O elemento único do ascetismo cristão é a cruz (cf. Mt 16,24), que não nos foi dado para nos torturar e matar, mas para que encontrássemos a salvação em Jesus, na sua gloriosa cruz, enquanto não há outra salvação. Não existe outro remédio para a nossa cruz além de Cristo: “Pelas suas feridas fomos curados” (Is 53,5).

Ao falar sobre mortificação ascética, a Igreja oferece vários meios para viver segundo o espírito de Cristo. Por exemplo, os meios primários são: os Santos Sacramentos, vários modos e tipos de oração, a prática das virtudes e os esforços para obter os frutos do Espírito Santo. Os meios secundários são, em particular, o serviço a uma causa de caridade ou missionária, a leitura espiritual, a amizade religiosa, o exame de consciência, os retiros, as peregrinações, a orientação espiritual, etc. Esses meios têm como objetivo reviver as virtudes do novo homem.

Ao longo dos séculos, o ascetismo na tradição cristã aprendeu a se distanciar de vários “ismos” (radicalismo extremo, dualismo, angelismo…), reconhecendo a ação da graça e a realidade em que o homem vive. É por isso que Jesus fala da necessidade de carregar a própria cruz (cf. Lc 14,27), ou seja, aceitar toda a realidade cotidiana.

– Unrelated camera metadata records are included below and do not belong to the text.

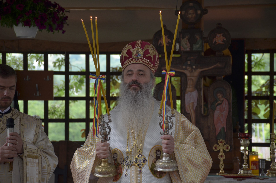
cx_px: 138
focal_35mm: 142
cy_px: 92
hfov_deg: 14.4
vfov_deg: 9.6
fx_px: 1090
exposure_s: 1/125
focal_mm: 95
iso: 400
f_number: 5.3
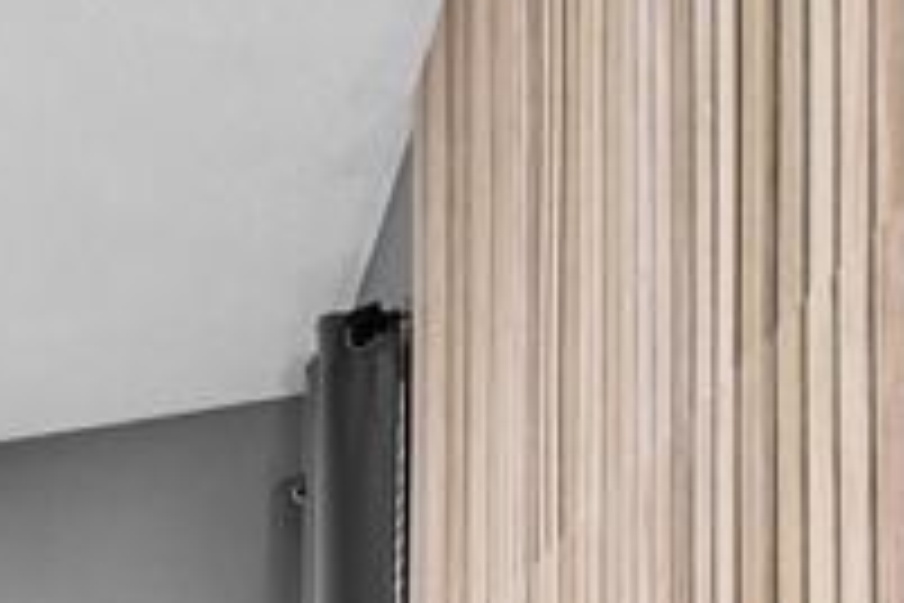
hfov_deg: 31.6
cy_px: 1008
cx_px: -349
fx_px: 1055
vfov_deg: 22.7
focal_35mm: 42
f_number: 6.3
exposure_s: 1/6
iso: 1000
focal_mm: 12
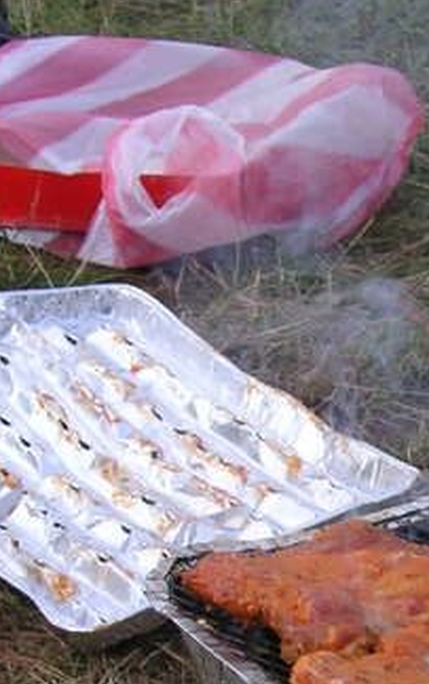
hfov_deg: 11.2
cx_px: 518
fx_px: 2147
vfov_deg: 17.8
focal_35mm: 115
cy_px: 616
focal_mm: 7.3
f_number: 3.1
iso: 50
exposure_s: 1/180
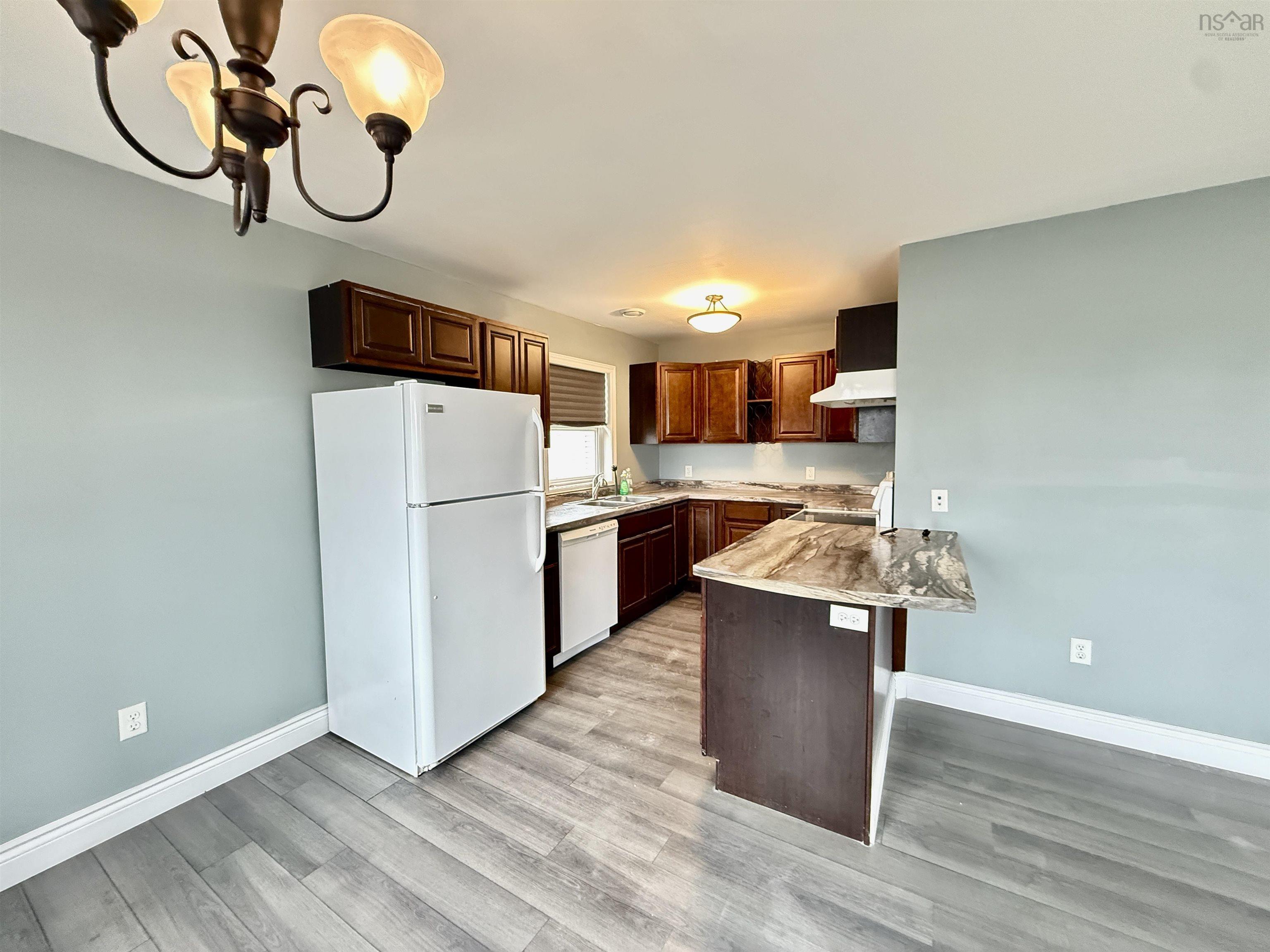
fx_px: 514
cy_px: 476
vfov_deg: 85.7
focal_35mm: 14
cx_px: 635
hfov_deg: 102.1
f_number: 2.2
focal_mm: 2.22
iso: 1000
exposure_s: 1/60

Seguir Cristo, tomando a sua cruz, significa ser discípulo/discípula de Jesus e assemelhar-se a Ele, pois, ao morrer para o pecado no Batismo, o cristão recebe uma nova vida em Jesus Cristo (cf. Rm 6,3-11). Vivendo em Deus, ele é chamado a “andar no Espírito”, produzindo os frutos do Espírito (cf. Gal 5,16-25). Nessa perspectiva, o ascetismo cristão não expressa desprezo pelo homem, mas o orienta para a transfiguração deste mundo.